Correlation Between LGI and WA1 Resources
Can any of the company-specific risk be diversified away by investing in both LGI and WA1 Resources at the same time? Although using a correlation coefficient on its own may not help to predict future stock returns, this module helps to understand the diversifiable risk of combining LGI and WA1 Resources into the same portfolio, which is an essential part of the fundamental portfolio management process.
By analyzing existing cross correlation between LGI and WA1 Resources, you can compare the effects of market volatilities on LGI and WA1 Resources and check how they will diversify away market risk if combined in the same portfolio for a given time horizon. You can also utilize pair trading strategies of matching a long position in LGI with a short position of WA1 Resources. Check out your portfolio center. Please also check ongoing floating volatility patterns of LGI and WA1 Resources.
Diversification Opportunities for LGI and WA1 Resources
0.13 | Correlation Coefficient |
Average diversification
The 3 months correlation between LGI and WA1 is 0.13. Overlapping area represents the amount of risk that can be diversified away by holding LGI and WA1 Resources in the same portfolio, assuming nothing else is changed. The correlation between historical prices or returns on WA1 Resources and LGI is a relative statistical measure of the degree to which these equity instruments tend to move together. The correlation coefficient measures the extent to which returns on LGI are associated (or correlated) with WA1 Resources. Values of the correlation coefficient range from -1 to +1, where. The correlation of zero (0) is possible when the price movement of WA1 Resources has no effect on the direction of LGI i.e., LGI and WA1 Resources go up and down completely randomly.
Pair Corralation between LGI and WA1 Resources
Assuming the 90 days trading horizon LGI is expected to generate 0.62 times more return on investment than WA1 Resources. However, LGI is 1.6 times less risky than WA1 Resources. It trades about -0.07 of its potential returns per unit of risk. WA1 Resources is currently generating about -0.25 per unit of risk. If you would invest 310.00 in LGI on September 25, 2024 and sell it today you would lose (15.00) from holding LGI or give up 4.84% of portfolio value over 90 days.

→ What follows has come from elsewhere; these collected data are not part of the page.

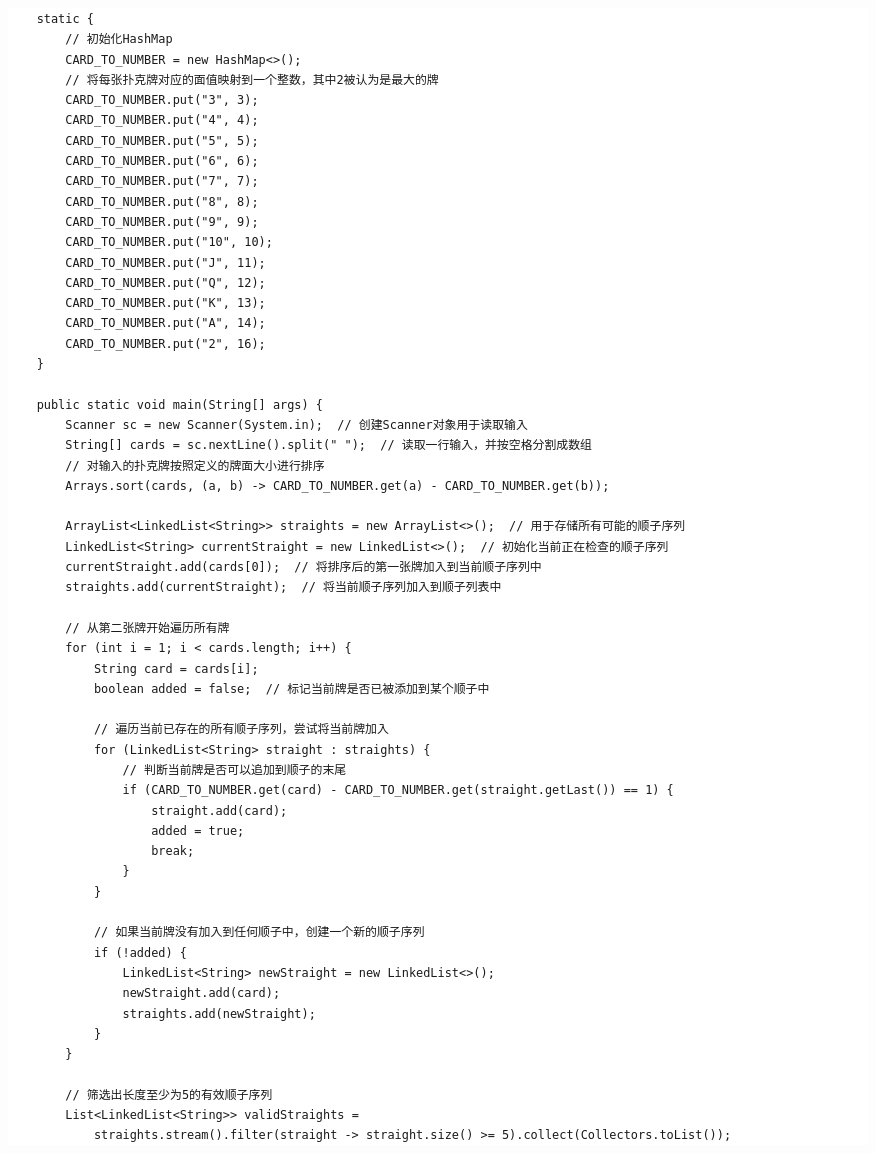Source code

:        static {
            // 初始化HashMap
            CARD_TO_NUMBER = new HashMap<>();
            // 将每张扑克牌对应的面值映射到一个整数，其中2被认为是最大的牌
            CARD_TO_NUMBER.put("3", 3);
            CARD_TO_NUMBER.put("4", 4);
            CARD_TO_NUMBER.put("5", 5);
            CARD_TO_NUMBER.put("6", 6);
            CARD_TO_NUMBER.put("7", 7);
            CARD_TO_NUMBER.put("8", 8);
            CARD_TO_NUMBER.put("9", 9);
            CARD_TO_NUMBER.put("10", 10);
            CARD_TO_NUMBER.put("J", 11);
            CARD_TO_NUMBER.put("Q", 12);
            CARD_TO_NUMBER.put("K", 13);
            CARD_TO_NUMBER.put("A", 14);
            CARD_TO_NUMBER.put("2", 16);
        }
    
        public static void main(String[] args) {
            Scanner sc = new Scanner(System.in);  // 创建Scanner对象用于读取输入
            String[] cards = sc.nextLine().split(" ");  // 读取一行输入，并按空格分割成数组
            // 对输入的扑克牌按照定义的牌面大小进行排序
            Arrays.sort(cards, (a, b) -> CARD_TO_NUMBER.get(a) - CARD_TO_NUMBER.get(b));
    
            ArrayList<LinkedList<String>> straights = new ArrayList<>();  // 用于存储所有可能的顺子序列
            LinkedList<String> currentStraight = new LinkedList<>();  // 初始化当前正在检查的顺子序列
            currentStraight.add(cards[0]);  // 将排序后的第一张牌加入到当前顺子序列中
            straights.add(currentStraight);  // 将当前顺子序列加入到顺子列表中
    
            // 从第二张牌开始遍历所有牌
            for (int i = 1; i < cards.length; i++) {
                String card = cards[i];
                boolean added = false;  // 标记当前牌是否已被添加到某个顺子中
    
                // 遍历当前已存在的所有顺子序列，尝试将当前牌加入
                for (LinkedList<String> straight : straights) {
                    // 判断当前牌是否可以追加到顺子的末尾
                    if (CARD_TO_NUMBER.get(card) - CARD_TO_NUMBER.get(straight.getLast()) == 1) {
                        straight.add(card);
                        added = true;
                        break;
                    }
                }
    
                // 如果当前牌没有加入到任何顺子中，创建一个新的顺子序列
                if (!added) {
                    LinkedList<String> newStraight = new LinkedList<>();
                    newStraight.add(card);
                    straights.add(newStraight);
                }
            }
    
            // 筛选出长度至少为5的有效顺子序列
            List<LinkedList<String>> validStraights =
                straights.stream().filter(straight -> straight.size() >= 5).collect(Collectors.toList());
    
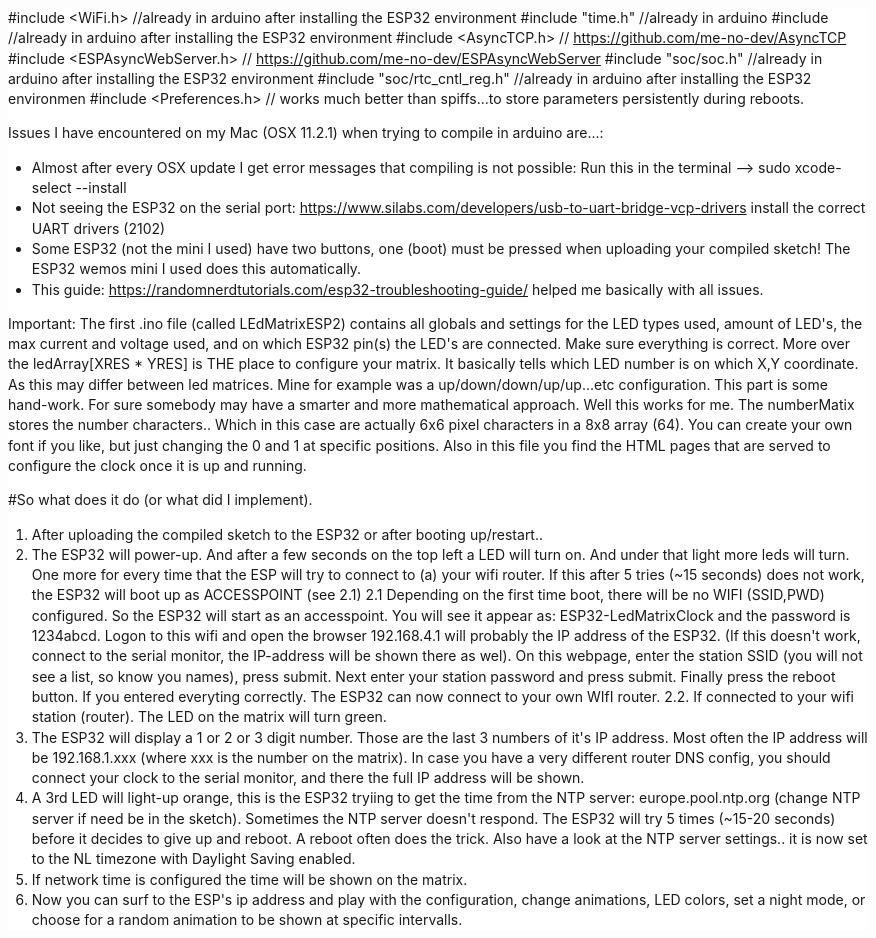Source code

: #include <WiFi.h> //already in arduino after installing the ESP32 environment
#include "time.h" //already in arduino 
#include <String> //already in arduino after installing the ESP32 environment
#include <AsyncTCP.h> // https://github.com/me-no-dev/AsyncTCP
#include <ESPAsyncWebServer.h> // https://github.com/me-no-dev/ESPAsyncWebServer
#include "soc/soc.h" //already in arduino after installing the ESP32 environment
#include "soc/rtc_cntl_reg.h" //already in arduino after installing the ESP32 environmen
#include <Preferences.h>  // works much better than spiffs...to store parameters persistently during reboots.
  
Issues I have encountered on my Mac (OSX 11.2.1) when trying to compile in arduino are...:
- Almost after every OSX update I get error messages that compiling is not possible: Run this in the terminal --> sudo xcode-select --install
- Not seeing the ESP32 on the serial port: https://www.silabs.com/developers/usb-to-uart-bridge-vcp-drivers install the correct UART drivers (2102)
- Some ESP32 (not the mini I used) have two buttons, one (boot) must be pressed when uploading your compiled sketch! The ESP32 wemos mini I used does this automatically.
- This guide: https://randomnerdtutorials.com/esp32-troubleshooting-guide/ helped me basically with all issues.

Important:
The first .ino file (called LEdMatrixESP2) contains all globals and settings for the LED types used, amount of LED's, the max current and voltage used, and on which ESP32 pin(s) the LED's are connected. Make sure everything is correct. 
More over the ledArray[XRES * YRES] is THE place to configure your matrix. It basically tells which LED number is on which X,Y coordinate. As this may differ between led matrices.  Mine for example was a up/down/down/up/up...etc configuration. This part is some hand-work. For sure somebody may have a smarter and more mathematical approach. Well this works for me.   The numberMatix stores the number characters.. Which in this case are actually 6x6 pixel characters in a 8x8 array (64). You can create your own font if you like, but just changing the 0 and 1 at specific positions. 
Also in this file you find the HTML pages that are served to configure the clock once it is up and running.

#So what does it do (or what did I implement).
1. After uploading the compiled sketch to the ESP32 or after booting up/restart..
2. The ESP32 will power-up. And after a few seconds on the top left a LED will turn on. And under that light more leds will turn. One more for every time that the ESP will try to connect to (a) your wifi router. If this after 5 tries (~15 seconds) does not work, the ESP32 will boot up as ACCESSPOINT (see 2.1)
2.1 Depending on the first time boot, there will be no WIFI (SSID,PWD) configured. So the ESP32 will start as an accesspoint. You will see it appear as: ESP32-LedMatrixClock and the password is 1234abcd.  Logon to this wifi and open the browser 192.168.4.1 will probably the IP address of the ESP32. (If this doesn't work, connect to the serial monitor, the IP-address will be shown there as wel). On this webpage, enter the station SSID (you will not see a list, so know you names), press submit. Next enter your station password and press submit. Finally press the reboot button. If you entered everyting correctly. The ESP32 can now connect to your own WIfI router.
2.2. If connected to your wifi station (router). The LED on the matrix will turn green. 
3. The ESP32 will display a 1 or 2 or 3 digit number. Those are the last 3 numbers of it's IP address. Most often the IP address will be 192.168.1.xxx (where xxx is the number on the matrix). In case you have a very different router DNS config, you should connect your clock to the serial monitor, and there the full IP address will be shown.  
4. A 3rd LED will light-up orange, this is the ESP32 tryiing to get the time from the NTP server: europe.pool.ntp.org (change NTP server if need be in the sketch).
Sometimes the NTP server doesn't respond. The ESP32 will try 5 times (~15-20 seconds) before it decides to give up and reboot. A reboot often does the trick. Also have a look at the NTP server settings.. it is now set to the NL timezone with Daylight Saving enabled.
5. If network time is configured the time will be shown on the matrix. 
6. Now you can surf to the ESP's ip address and play with the configuration, change animations, LED colors, set a night mode, or choose for a random animation to be shown at specific intervalls. 
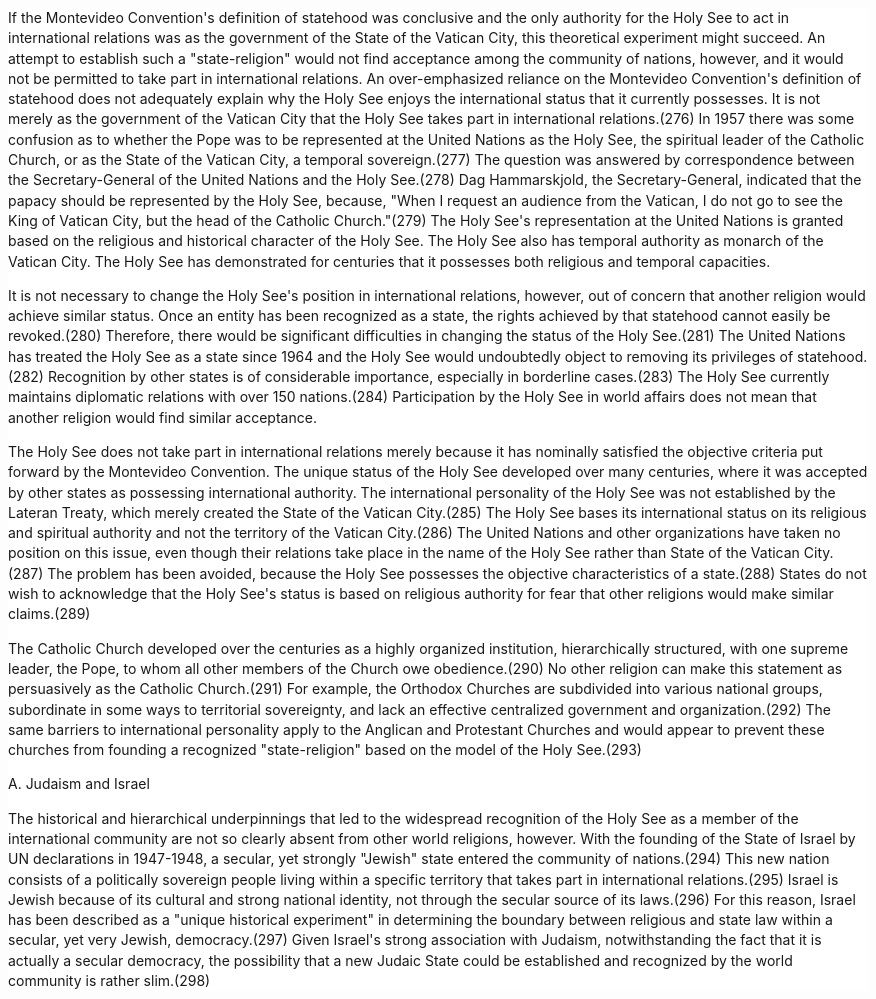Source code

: If the Montevideo Convention's definition of statehood was conclusive and the only authority for the Holy See to act in international relations was as the government of the State of the Vatican City, this theoretical experiment might succeed. An attempt to establish such a "state-religion" would not find acceptance among the community of nations, however, and it would not be permitted to take part in international relations. An over-emphasized reliance on the Montevideo Convention's definition of statehood does not adequately explain why the Holy See enjoys the international status that it currently possesses. It is not merely as the government of the Vatican City that the Holy See takes part in international relations.(276) In 1957 there was some confusion as to whether the Pope was to be represented at the United Nations as the Holy See, the spiritual leader of the Catholic Church, or as the State of the Vatican City, a temporal sovereign.(277) The question was answered by correspondence between the Secretary-General of the United Nations and the Holy See.(278) Dag Hammarskjold, the Secretary-General, indicated that the papacy should be represented by the Holy See, because, "When I request an audience from the Vatican, I do not go to see the King of Vatican City, but the head of the Catholic Church."(279) The Holy See's representation at the United Nations is granted based on the religious and historical character of the Holy See. The Holy See also has temporal authority as monarch of the Vatican City. The Holy See has demonstrated for centuries that it possesses both religious and temporal capacities.  
  
It is not necessary to change the Holy See's position in international relations, however, out of concern that another religion would achieve similar status. Once an entity has been recognized as a state, the rights achieved by that statehood cannot easily be revoked.(280) Therefore, there would be significant difficulties in changing the status of the Holy See.(281) The United Nations has treated the Holy See as a state since 1964 and the Holy See would undoubtedly object to removing its privileges of statehood.(282) Recognition by other states is of considerable importance, especially in borderline cases.(283) The Holy See currently maintains diplomatic relations with over 150 nations.(284) Participation by the Holy See in world affairs does not mean that another religion would find similar acceptance.  
  
The Holy See does not take part in international relations merely because it has nominally satisfied the objective criteria put forward by the Montevideo Convention. The unique status of the Holy See developed over many centuries, where it was accepted by other states as possessing international authority. The international personality of the Holy See was not established by the Lateran Treaty, which merely created the State of the Vatican City.(285) The Holy See bases its international status on its religious and spiritual authority and not the territory of the Vatican City.(286) The United Nations and other organizations have taken no position on this issue, even though their relations take place in the name of the Holy See rather than State of the Vatican City.(287) The problem has been avoided, because the Holy See possesses the objective characteristics of a state.(288) States do not wish to acknowledge that the Holy See's status is based on religious authority for fear that other religions would make similar claims.(289)  
  
The Catholic Church developed over the centuries as a highly organized institution, hierarchically structured, with one supreme leader, the Pope, to whom all other members of the Church owe obedience.(290) No other religion can make this statement as persuasively as the Catholic Church.(291) For example, the Orthodox Churches are subdivided into various national groups, subordinate in some ways to territorial sovereignty, and lack an effective centralized government and organization.(292) The same barriers to international personality apply to the Anglican and Protestant Churches and would appear to prevent these churches from founding a recognized "state-religion" based on the model of the Holy See.(293)  
  
A. Judaism and Israel  
  
The historical and hierarchical underpinnings that led to the widespread recognition of the Holy See as a member of the international community are not so clearly absent from other world religions, however. With the founding of the State of Israel by UN declarations in 1947-1948, a secular, yet strongly "Jewish" state entered the community of nations.(294) This new nation consists of a politically sovereign people living within a specific territory that takes part in international relations.(295) Israel is Jewish because of its cultural and strong national identity, not through the secular source of its laws.(296) For this reason, Israel has been described as a "unique historical experiment" in determining the boundary between religious and state law within a secular, yet very Jewish, democracy.(297) Given Israel's strong association with Judaism, notwithstanding the fact that it is actually a secular democracy, the possibility that a new Judaic State could be established and recognized by the world community is rather slim.(298)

Time Period | 3 Months [change] |
Direction | Moves Together |
Strength | Insignificant |
Accuracy | 100.0% |
Values | Daily Returns |
LGI vs. WA1 Resources
Performance |
Timeline |
LGI |
WA1 Resources |
LGI and WA1 Resources Volatility Contrast
Predicted Return Density |
Returns |
Pair Trading with LGI and WA1 Resources
The main advantage of trading using opposite LGI and WA1 Resources positions is that it hedges away some unsystematic risk. Because of two separate transactions, even if LGI position performs unexpectedly, WA1 Resources can make up some of the losses. Pair trading also minimizes risk from directional movements in the market. For example, if an entire industry or sector drops because of unexpected headlines, the short position in WA1 Resources will offset losses from the drop in WA1 Resources' long position.The idea behind LGI and WA1 Resources pairs trading is to make the combined position market-neutral, meaning the overall market's direction will not affect its win or loss (or potential downside or upside). This can be achieved by designing a pairs trade with two highly correlated stocks or equities that operate in a similar space or sector, making it possible to obtain profits through simple and relatively low-risk investment.WA1 Resources vs. Northern Star Resources | WA1 Resources vs. Evolution Mining | WA1 Resources vs. Aneka Tambang Tbk | WA1 Resources vs. Sandfire Resources NL |
Check out your portfolio center.Note that this page's information should be used as a complementary analysis to find the right mix of equity instruments to add to your existing portfolios or create a brand new portfolio. You can also try the Portfolio Volatility module to check portfolio volatility and analyze historical return density to properly model market risk.